Fig.2 - Top 20 highest Support result for DurationDays

According to fig 3., 4 different labels in DurationDays column all has itemsets {longLen, All}, {medianLen, All}, {relatively_shortLen, All} and {shortLen, All} with high confidence value. This indicates that whatever length of duration of the trial, it always employs both genders. Similar to the explanation in last part, this reflects that variable “Allunder Gender column counts for large proportion in that column.



Fig.3 - Top 20 highest Confidence result for DurationDays

According to Fig 4, itemset {longLen, very_highAD} has highest lift value of 2.61. This indicates that the long length of clinical trials are highly associated very high rate of adverse effects and death. The itemset {shortLen, elderly} has high lift value of 2.4, which suggest the dependency of short length of clinical trials on elderly group.



Fig.4 - Top 20 highest Lift result for DurationDays


3) Measures of Set Correlation for all record data


Apart from the ARM specific for DurationDays column, this project also conduct rules on whole record dataset. Fig 5, Fig 6 and Fig 7 illustrate the Top 20 highest Support, Confidence, Lift result for all data, respectively.


Fig 5 suggests the high existence of variable Competed, All, Parallel Assignment and Randomized in the dataset.



Fig.5 - Top 20 highest Support result for all data



Fig.6 - Top 20 highest Confident result for all data


Fig 7 illustrates the high association of among items SingleArmNA, Single Group Assignment and 1.



Fig.7 - Top 20 highest Lift result for all data


Networks Visualization

Fig 8, fig 9 and fig 10 are presenting 3 different types of networks for duration data, which are networkD3, VisNetwork and igraph. These graphs are showing same edges and nodes.



Fig.8 - NetworkD3 based on lift value for duration of clinical trials (link)


Fig.9 - visNetwork based on lift value for duration of clinical trials


Fig.10 - iGraph network based on lift value for duration of clinical trials


Fig 11 and fig 12 presents networkD3, and VisNetwork respectively for lift value of all data



Fig.11 - NetworkD3 based on lift value for all data


Fig.12 - VisNetwork based on lift value for all data


Discussion

According to fig 7 and fig 12, it shows that variable 1 under ArmNumber column, variable SingleArmNA under column DesignAllocation, and Single Group Assignment under column DesignInterventionModel have high association with each other.

This could be explained by the nature of the dataset and clinical trial. ArmNumber column record the number of arms (subgroups of participants) in the clinical trials. DesignAllocation column records the methods of how participants are assigned into different groups. DesignInterventionModel is the strategy of assigning interventions to participants. If there is only 1 arm, participants neither do not need to be assigned, nor requiring special assigning strategies, thus it is labeled as SingleArmNA in the DesignAllocation column and Single Group Assignment under DesignInterventionModel.


According to the networks based on lift value for duration of clinical trials, it shows that there is clear distinguish of variables associating to long length of clinical trials and short length clinical trials.

Based on the fig 8, the green nodes are only connecting to one center, and the light orange nodes are connecting to 2 centers. The center of longLen share lots of common nodes with center of medianLen, while only share 2 common node with center relatively_shortLen and no common node with shortLen.

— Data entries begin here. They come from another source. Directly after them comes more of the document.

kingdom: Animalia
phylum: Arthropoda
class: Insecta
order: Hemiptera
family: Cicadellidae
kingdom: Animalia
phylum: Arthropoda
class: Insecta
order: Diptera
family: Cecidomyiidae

This graph clearly illustrate how the presence of different variables affect the length of clinical trials. Link this graph to the fig 4, the long length of clinical trials shows the highest association with very high rate of adverse effects and death.

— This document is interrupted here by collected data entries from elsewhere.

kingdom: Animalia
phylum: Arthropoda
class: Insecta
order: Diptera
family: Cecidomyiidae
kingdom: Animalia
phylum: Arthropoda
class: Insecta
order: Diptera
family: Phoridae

This make sense since if a medicine are highly possible of causing adverse effects or death, the research would take longer time to find the solution of lowering the risks of medicine. Besides that, the short length of clinical trials has high dependency on elderly group. Since elderly group are vulnerable and more susceptible to adverse effects of drugs, it makes sense that the clinical trials on elderly group take short length.


To sum up, knowing associations of variables to duration of clinical trials greatly facilitate the prediction of the length.